Random Travel Notes:
1. Young people (30 and under) tend to speak some English. Otherwise, Russian is hard and the fact that they use Cyrillic characters doesn’t make it any easier. Russians are often good at communication without a common language (such as pointing where you go or making decisions for you) but we have found that some shopkeepers don’t care to try. When we expected that there might be a communication barrier (such as purchasing our train tickets), we found that writing our destination or main item on a notecard went a long way.
2. Saint Petersburg also has a great Metro system, with many beautiful stations and trains that arrive every two minutes, so you never wait long. The stations are located super-deep underground, so you have to leave extra time just to get down to the platform.
3. There are frozen blintzes at the supermarket and they are tasty. We enjoyed being able to easily cook up a favorite from home at the hostel for only a couple dollars. It really is the simple things that can make travel for us super enjoyable!

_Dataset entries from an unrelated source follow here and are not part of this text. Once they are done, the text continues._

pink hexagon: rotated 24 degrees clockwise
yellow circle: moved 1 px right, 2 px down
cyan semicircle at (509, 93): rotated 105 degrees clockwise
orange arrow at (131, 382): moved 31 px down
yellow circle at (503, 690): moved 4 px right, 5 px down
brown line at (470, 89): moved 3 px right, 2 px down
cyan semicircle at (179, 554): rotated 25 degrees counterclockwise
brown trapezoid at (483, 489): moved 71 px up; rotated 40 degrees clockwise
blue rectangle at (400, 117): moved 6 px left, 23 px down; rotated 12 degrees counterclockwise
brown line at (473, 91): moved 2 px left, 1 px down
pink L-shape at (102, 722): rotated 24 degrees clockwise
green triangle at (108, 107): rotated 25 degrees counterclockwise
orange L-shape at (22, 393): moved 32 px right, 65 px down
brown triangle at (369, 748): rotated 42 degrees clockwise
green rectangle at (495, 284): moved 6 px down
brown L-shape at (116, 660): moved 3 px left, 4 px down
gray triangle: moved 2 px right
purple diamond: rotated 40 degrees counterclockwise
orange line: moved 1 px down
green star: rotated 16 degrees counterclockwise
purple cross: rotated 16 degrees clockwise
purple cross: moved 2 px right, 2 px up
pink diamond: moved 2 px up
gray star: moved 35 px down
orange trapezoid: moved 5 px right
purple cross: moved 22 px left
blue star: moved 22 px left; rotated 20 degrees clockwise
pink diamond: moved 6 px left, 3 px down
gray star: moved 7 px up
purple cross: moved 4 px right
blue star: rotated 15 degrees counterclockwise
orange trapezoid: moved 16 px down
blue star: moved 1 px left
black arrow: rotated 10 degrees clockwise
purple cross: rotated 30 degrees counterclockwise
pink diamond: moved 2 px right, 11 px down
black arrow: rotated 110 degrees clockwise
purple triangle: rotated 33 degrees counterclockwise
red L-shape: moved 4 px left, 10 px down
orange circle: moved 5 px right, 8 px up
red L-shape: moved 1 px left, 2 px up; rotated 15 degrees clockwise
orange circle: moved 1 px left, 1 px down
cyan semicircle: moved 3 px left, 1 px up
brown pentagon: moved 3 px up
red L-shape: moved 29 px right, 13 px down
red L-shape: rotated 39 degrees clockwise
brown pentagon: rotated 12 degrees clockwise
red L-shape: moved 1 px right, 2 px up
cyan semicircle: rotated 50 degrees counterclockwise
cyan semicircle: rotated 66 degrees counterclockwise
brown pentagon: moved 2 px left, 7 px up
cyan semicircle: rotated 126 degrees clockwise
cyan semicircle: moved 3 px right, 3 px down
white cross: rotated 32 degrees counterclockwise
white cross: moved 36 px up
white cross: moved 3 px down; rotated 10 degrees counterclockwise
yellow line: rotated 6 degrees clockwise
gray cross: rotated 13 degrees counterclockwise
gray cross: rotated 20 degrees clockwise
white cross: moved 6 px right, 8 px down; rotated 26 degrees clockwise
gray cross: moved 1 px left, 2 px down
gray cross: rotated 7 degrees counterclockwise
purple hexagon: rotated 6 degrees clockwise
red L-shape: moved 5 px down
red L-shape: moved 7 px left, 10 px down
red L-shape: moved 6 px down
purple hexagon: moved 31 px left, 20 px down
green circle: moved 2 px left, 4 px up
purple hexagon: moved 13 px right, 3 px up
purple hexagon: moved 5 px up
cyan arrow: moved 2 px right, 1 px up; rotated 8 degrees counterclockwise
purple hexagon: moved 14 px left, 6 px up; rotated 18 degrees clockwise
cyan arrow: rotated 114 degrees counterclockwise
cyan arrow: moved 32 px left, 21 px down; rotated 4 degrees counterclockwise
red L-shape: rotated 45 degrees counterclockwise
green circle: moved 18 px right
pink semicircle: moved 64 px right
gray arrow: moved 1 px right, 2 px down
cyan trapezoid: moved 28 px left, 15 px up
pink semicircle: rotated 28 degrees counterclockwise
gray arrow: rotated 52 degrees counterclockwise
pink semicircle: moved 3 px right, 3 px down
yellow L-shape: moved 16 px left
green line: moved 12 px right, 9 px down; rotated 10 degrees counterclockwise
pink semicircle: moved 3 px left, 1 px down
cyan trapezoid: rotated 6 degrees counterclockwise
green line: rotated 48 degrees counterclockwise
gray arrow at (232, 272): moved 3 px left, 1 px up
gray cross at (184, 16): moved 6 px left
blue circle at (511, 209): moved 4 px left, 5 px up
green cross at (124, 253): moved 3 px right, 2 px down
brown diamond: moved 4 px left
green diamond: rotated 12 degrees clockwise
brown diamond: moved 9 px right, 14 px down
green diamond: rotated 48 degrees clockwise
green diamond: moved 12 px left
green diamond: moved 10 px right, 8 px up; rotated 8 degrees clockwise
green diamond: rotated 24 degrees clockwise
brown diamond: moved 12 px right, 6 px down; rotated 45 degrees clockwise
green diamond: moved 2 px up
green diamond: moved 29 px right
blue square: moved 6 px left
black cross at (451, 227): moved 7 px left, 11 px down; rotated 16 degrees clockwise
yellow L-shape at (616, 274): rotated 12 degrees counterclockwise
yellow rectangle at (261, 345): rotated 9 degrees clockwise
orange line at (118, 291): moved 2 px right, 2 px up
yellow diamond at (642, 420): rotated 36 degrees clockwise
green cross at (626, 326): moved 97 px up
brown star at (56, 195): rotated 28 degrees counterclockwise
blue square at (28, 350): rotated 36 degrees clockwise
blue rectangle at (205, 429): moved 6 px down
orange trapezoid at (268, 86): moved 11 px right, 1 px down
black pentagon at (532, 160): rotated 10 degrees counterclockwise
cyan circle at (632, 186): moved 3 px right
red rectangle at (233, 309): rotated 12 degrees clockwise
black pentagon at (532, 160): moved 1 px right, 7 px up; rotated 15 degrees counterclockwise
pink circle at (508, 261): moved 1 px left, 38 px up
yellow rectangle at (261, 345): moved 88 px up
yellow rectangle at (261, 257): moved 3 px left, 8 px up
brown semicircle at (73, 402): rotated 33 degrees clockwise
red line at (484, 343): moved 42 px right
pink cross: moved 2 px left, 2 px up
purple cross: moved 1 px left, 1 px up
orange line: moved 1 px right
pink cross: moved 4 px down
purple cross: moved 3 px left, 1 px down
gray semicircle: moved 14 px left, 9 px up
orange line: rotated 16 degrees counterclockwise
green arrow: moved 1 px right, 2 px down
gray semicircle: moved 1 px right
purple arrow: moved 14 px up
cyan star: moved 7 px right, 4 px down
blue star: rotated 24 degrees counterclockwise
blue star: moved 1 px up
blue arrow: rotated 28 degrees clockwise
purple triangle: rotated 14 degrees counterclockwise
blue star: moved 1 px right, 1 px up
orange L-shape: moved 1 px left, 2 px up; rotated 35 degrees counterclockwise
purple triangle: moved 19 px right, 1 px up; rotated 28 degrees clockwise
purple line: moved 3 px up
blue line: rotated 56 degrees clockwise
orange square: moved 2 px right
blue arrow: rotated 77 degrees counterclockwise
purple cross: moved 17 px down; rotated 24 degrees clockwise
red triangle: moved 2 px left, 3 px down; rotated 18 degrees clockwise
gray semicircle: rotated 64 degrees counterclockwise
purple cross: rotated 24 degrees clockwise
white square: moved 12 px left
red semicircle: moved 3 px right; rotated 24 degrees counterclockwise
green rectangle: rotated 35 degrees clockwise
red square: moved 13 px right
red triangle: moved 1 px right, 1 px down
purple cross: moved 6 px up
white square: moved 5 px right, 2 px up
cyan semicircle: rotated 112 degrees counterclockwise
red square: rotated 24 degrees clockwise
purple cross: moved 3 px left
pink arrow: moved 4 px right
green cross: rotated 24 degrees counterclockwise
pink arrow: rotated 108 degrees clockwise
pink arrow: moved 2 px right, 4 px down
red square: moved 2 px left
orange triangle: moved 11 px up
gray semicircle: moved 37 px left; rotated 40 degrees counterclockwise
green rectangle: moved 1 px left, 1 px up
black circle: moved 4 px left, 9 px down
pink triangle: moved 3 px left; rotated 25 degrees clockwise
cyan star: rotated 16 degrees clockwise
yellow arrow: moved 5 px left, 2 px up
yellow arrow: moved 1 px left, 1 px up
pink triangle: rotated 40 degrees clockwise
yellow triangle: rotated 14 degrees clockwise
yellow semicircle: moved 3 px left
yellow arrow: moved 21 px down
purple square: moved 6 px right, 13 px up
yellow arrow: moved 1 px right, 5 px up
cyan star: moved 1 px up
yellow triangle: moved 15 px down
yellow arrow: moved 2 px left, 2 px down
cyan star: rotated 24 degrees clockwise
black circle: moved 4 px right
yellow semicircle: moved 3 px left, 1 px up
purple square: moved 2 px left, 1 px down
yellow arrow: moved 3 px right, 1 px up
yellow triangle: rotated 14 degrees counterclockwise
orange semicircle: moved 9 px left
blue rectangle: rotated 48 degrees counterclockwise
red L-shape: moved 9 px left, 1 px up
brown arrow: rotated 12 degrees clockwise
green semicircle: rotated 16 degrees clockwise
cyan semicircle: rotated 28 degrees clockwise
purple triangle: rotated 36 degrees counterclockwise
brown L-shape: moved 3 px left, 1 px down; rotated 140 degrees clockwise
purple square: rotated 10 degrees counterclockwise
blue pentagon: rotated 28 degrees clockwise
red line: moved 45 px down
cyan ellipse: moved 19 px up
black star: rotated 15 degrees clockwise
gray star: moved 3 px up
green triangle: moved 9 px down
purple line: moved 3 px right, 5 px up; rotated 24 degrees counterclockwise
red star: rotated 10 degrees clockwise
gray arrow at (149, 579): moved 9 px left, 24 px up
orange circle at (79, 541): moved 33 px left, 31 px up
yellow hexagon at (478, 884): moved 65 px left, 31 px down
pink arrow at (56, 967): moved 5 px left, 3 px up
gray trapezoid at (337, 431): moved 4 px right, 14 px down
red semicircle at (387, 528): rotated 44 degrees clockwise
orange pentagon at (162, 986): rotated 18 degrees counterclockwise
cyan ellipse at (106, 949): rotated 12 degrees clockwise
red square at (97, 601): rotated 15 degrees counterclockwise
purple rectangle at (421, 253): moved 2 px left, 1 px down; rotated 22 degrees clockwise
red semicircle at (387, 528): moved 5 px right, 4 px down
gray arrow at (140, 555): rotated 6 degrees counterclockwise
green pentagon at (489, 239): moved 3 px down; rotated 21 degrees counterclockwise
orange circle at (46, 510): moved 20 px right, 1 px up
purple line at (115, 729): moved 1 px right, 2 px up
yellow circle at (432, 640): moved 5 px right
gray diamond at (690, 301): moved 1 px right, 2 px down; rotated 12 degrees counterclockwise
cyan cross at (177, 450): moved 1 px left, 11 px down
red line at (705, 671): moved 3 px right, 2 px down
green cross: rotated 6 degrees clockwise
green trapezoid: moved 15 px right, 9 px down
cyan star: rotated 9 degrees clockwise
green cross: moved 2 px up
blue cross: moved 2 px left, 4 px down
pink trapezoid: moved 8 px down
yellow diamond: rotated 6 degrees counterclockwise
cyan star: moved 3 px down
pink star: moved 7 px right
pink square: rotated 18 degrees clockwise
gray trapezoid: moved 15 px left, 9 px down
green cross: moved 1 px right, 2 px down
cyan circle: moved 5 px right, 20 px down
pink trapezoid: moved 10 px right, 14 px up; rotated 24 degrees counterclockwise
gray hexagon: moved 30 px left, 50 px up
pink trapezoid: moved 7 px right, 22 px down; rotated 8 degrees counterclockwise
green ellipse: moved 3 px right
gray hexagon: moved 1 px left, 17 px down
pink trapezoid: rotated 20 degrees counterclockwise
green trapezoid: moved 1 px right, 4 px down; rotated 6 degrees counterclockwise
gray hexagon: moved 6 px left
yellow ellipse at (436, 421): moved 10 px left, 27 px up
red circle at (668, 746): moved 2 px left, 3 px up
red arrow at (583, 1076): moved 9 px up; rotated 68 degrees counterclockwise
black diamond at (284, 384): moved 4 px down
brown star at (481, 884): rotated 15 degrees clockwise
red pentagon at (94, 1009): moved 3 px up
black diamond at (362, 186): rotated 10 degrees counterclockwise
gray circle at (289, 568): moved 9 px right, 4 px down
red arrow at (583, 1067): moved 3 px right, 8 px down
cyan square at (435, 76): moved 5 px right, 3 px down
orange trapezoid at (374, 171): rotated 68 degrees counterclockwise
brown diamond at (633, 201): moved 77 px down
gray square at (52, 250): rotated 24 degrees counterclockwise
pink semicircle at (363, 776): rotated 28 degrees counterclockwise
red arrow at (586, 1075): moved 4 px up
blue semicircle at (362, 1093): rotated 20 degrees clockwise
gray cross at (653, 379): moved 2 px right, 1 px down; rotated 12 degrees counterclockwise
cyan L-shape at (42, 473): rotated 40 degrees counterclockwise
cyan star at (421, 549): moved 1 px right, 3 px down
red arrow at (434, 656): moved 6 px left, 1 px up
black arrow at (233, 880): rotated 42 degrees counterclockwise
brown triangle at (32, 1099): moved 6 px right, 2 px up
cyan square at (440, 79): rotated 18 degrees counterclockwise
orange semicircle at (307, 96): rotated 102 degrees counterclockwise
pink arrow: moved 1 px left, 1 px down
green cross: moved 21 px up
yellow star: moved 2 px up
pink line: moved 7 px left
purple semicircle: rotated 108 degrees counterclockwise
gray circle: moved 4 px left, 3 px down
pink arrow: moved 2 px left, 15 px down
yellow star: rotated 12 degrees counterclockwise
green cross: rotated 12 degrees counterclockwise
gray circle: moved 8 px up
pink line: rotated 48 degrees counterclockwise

4. There are brides everywhere! Apparently, couples go on all-day wedding photo shoots at the major sights around the city. We assume that this isn’t done on their actual wedding day (we saw a couple getting off a bus to meet their photographer at the Peterhof…). It wasn’t unusual to be able to turn around in place and see two to three wedding photo shoots going on at the same time.
[We’re making yet another attempt to get caught up on our blog posts. This post describes our visit to Saint Petersburg, Russia between September 8-15, 2016.]